The background to planning obligations and the Community Infrastructure Levy
Planning obligations are a tool used by Local Authorities to mitigate the impact of unacceptable development to make it acceptable in planning terms. Obligations should meet the tests that they are necessary to make the development acceptable in planning terms, directly related to the development, and fairly and reasonably related in scale and kind.
Planning obligations can come in a number of forms and have traditionally been secured through Section 106 agreements or Unilateral Undertakings. In 2010 the Government introduced the Community Infrastructure Levy (CIL) in an effort to change the way planning obligations were secured and to make it fairer, faster and more transparent than the previous system.
The rate of uptake by Local Authorities has varied dramatically across the country, dependent in part on the status on the local planning policy and preparations of development plan documents. Some local planning authorities have already been through the process of examination of their CIL charging schedules and some have formally adopted the measure. Some Councils have decided not to introduce CIL at all, at least for the foreseeable future.

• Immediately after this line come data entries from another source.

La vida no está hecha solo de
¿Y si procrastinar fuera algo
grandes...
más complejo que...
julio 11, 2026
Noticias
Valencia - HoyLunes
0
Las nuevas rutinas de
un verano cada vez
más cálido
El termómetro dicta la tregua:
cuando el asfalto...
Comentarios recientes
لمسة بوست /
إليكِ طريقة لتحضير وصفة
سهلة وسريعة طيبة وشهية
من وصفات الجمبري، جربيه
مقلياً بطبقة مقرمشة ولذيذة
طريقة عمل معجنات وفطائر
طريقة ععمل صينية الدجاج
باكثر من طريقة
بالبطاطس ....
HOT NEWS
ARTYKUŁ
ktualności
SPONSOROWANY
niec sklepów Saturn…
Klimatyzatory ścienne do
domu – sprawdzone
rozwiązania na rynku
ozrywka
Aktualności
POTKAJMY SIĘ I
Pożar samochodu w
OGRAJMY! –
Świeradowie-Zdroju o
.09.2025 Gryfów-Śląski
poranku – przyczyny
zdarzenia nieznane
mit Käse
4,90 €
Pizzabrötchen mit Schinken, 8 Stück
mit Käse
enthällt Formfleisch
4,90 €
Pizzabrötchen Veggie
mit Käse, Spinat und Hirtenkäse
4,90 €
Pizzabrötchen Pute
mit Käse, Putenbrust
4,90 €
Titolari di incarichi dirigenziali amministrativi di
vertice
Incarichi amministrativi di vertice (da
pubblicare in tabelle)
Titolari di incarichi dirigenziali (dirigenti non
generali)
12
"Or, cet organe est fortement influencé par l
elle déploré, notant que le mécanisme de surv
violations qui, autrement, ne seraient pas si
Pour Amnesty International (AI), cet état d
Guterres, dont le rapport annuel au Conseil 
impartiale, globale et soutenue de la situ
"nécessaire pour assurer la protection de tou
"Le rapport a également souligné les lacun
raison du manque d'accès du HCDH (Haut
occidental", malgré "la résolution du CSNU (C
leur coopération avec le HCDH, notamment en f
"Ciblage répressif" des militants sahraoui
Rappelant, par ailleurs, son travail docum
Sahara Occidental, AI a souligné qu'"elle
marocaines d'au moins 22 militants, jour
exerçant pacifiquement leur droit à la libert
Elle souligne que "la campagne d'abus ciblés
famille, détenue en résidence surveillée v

Recent and forthcoming changes to planning obligations
In November the Government introduced new planning guidance which changed the thresholds on which developments were liable for planning obligations, specifically small-scale and self-build development. These changes were effective immediately.
In April 2015 regulation 123 will come into force nationally, even in those authority areas where CIL is not yet adopted. Regulation 123 of the CIL Regulations limits the use of planning obligations meaning that section 106 requirements should be scaled back to those matters that are directly related to a specific site, and are not set out in a regulation 123 list (a list of infrastructure developments which the LPA has…..) This will have the effect of dramatically curtailing the amount of obligations that have traditionally been secured through section 106 agreements. The shortfall will, where it is in place, be picked up by CIL.
What does this mean for developers
There is a window of opportunity for development to come forward on sites that would otherwise not be viable in financial terms.
What is the situation in this region?
In this general area the only Councils who have already adopted CIL are Poole, Purbeck and Southampton. The New Forest District Council have adopted CIL but have resolved not to introduce it until April 2015. Some Councils have published a Draft Charging Schedules for consultation, including Christchurch, East Dorset, and Test Valley. Weymouth and Portland Borough Council along with West Dorset District Council have jointly submitted their proposed charging schedule for examination and are waiting to hear back from the Inspector if it is found to be sound. Bournemouth is lagging some way behind, having only just released a Preliminary Draft Charging Schedule and the New Forest National Park has, to date, taken the decision not to introduce CIL although this position may change now the Government have revised their threshold guidance.
Helen Harris from Tanner & Tilley commented; ‘There is a real window of opportunity for developers at the moment. Since the government changed the threshold for development contributions at the end of November it’s allowed developers to bring forward smaller sites that they otherwise might not have attempted to secure a permission on.
‘These are the sort of sites that have probably been on the back burner for a while, whether that’s because the sums don’t add up due to straight forward economies of scale, or because of more complicated and site specific considerations which affect development viability such as remedial works, difficult topography, or other mitigation requirements; now is the time to bring them forward.’